Moody Lake Park with its Big Blue Round Barn is located off the intersection of 244th Street and Lofton Avenue in southern Chisago Lake township.  Moody Lake is a fun lake to canoe or kayat and has excellent shoreline fishing.  Ice fishing  is not recommended this year as the local watershed district has installed an aeration system to help improve water quality in the lake.  The park has a picnic shelter with four tables/benches.  In the summer months, a portable toliet is available for use on site.  The park is home to the Moody Round Barn which was built in 1915.  For information about the barn see the write-up below.  Tours of the barn can be scheduled by calling 651-257-6906.  Please make your reservations at least a week ahead of the requested tour date.

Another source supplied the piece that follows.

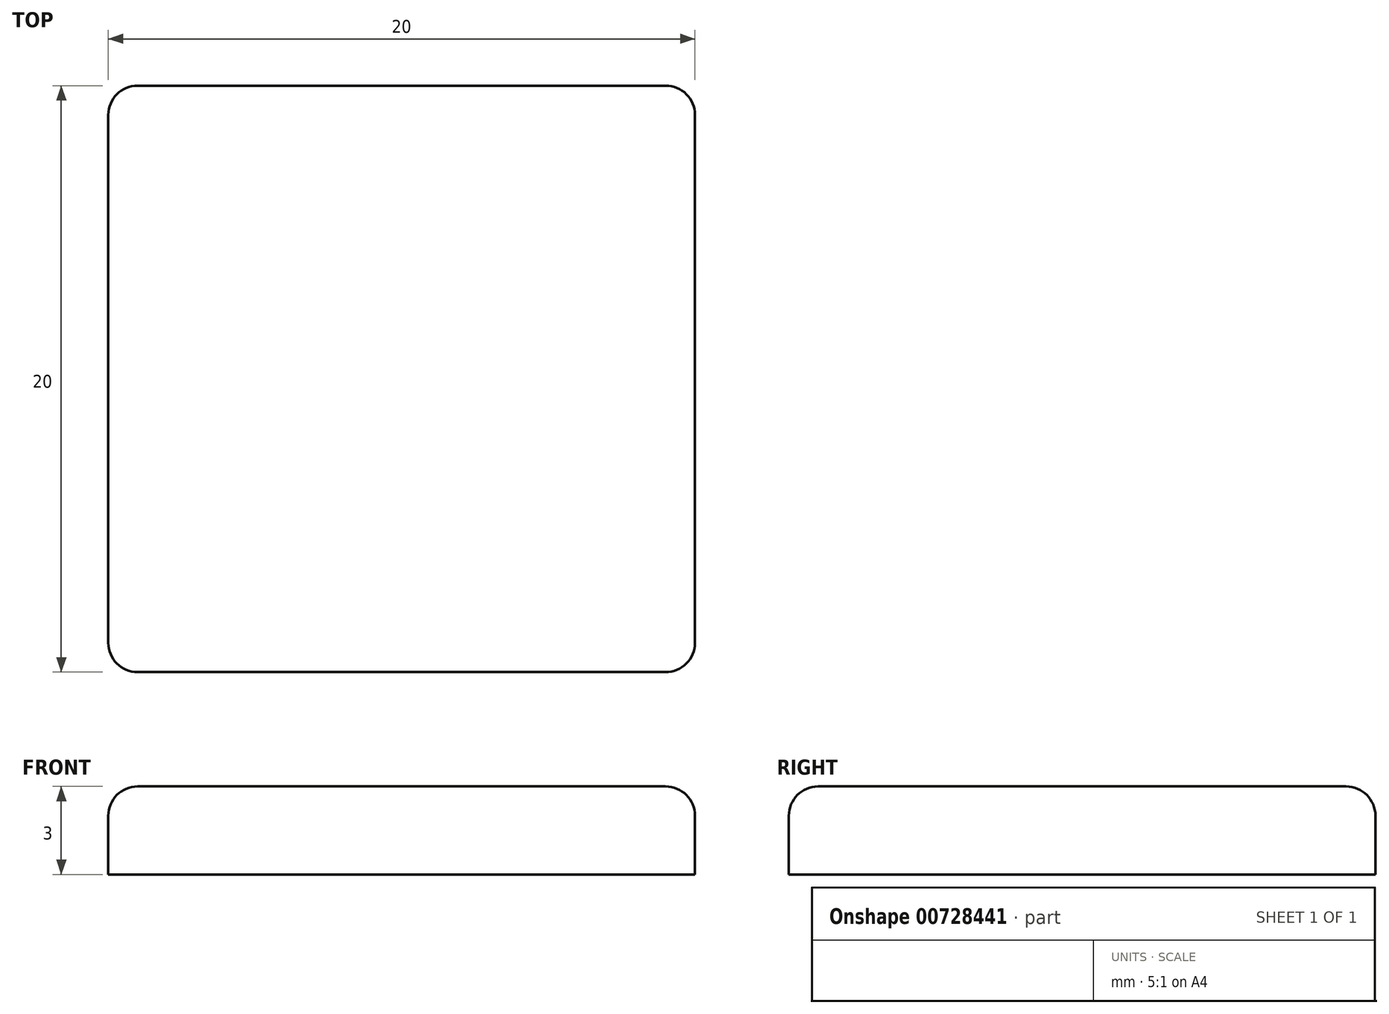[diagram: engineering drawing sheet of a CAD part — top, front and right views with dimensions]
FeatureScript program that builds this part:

Moody Lake Park and the Round Barn

 

History is about documenting changes.  It is about saving and retelling stories.  Our stories about our past are derived from the traditions, artifacts, buildings and landscapes that survive.  Preserving pieces of our past is vital to connecting the things that were said and done in the past with defining who we are today and how we got where we are.

 

This farm site, known today as Moody Lake Park, was originally settled in 1871 by Elof and Eva Modig from Sweden.   They purchased land to become their farm on both sides of the roadway for $1.25 an acre.  Their first house and barn no longer exist.  Their original rectangular log barn stood just to the west of the picnic shelter (where the gate is today).   Their first house was located in the groove of trees across Lofton Avenue.    They changed their surname to Peterson and finally to Moody in late 1800’s.

 

The big blue round barn was built in 1915 by Charles A. Moody as the local area was transitioning from wheat to dairy (cheese & butter) farming.  It was one of many round barns that were built in Chisago County and Minnesota at that time.   Today it is the only remaining round barn in Chisago County and one of about a dozen in the state of Minnesota.  It is listed on the National Register of Historic Places.

 

The barn is 56 feet high and 56 feet in diameter.  There is a 42 foot high cedar silo inside.  The silo is off-set from the center to allow light from the cupola windows into the hay loft area.   The main floor was used for milking and housing livestock.   The loft area was used for storing hay.  It has always been blue-gray in color (officially Valspar Prince Edward Grey). 

 

The work crew that built the barn consisted of seven men who were paid $1 per day plus their meals.    Much of the lumber was harvested locally.  The sill timbers on top of the concrete/stone foundation were soaked in the lake so that they could be bent to fit the contour.  (The same process was used when the sill timbers were repaired in 2005 and the barn lifted and leveled in preparation for a new roof. ) The total cost of the barn was $3,200. 

 

The second farm house was built in the 1920’s using a catalog Arts and Crafts pattern.  It was built across the road and moved to its location north of the park when the housing development came through.  It is now privately owned.   It retains its leaded stain-glass windows and rich dark wood work and built in buffet.  The main floor includes a farmhand bedroom downstairs and  back porch entry with a pass-through window for the morning mile and eggs.

 

The Moody Farmstead was a Century Farm until it was sold for development in early 2000’s.   In 2004, Chisago Lake Township purchased the site where the big blue barn was located using park acquisition funds paid by developers when subdividing real estate under MN 394.25.  The township then signed an agreement with the Chisago County Historical Society to allow them to use the site as a living history museum.

 

In 2013, the county historical society halted all activities and restoration work on the site.  In 2014, a public hearing was held concerning the partnership agreement that the township had with the historical society.  Following that hearing, the agreement was terminated.   The township split off five acres on the north end of the park containing the farmhouse and sold the property into private ownership.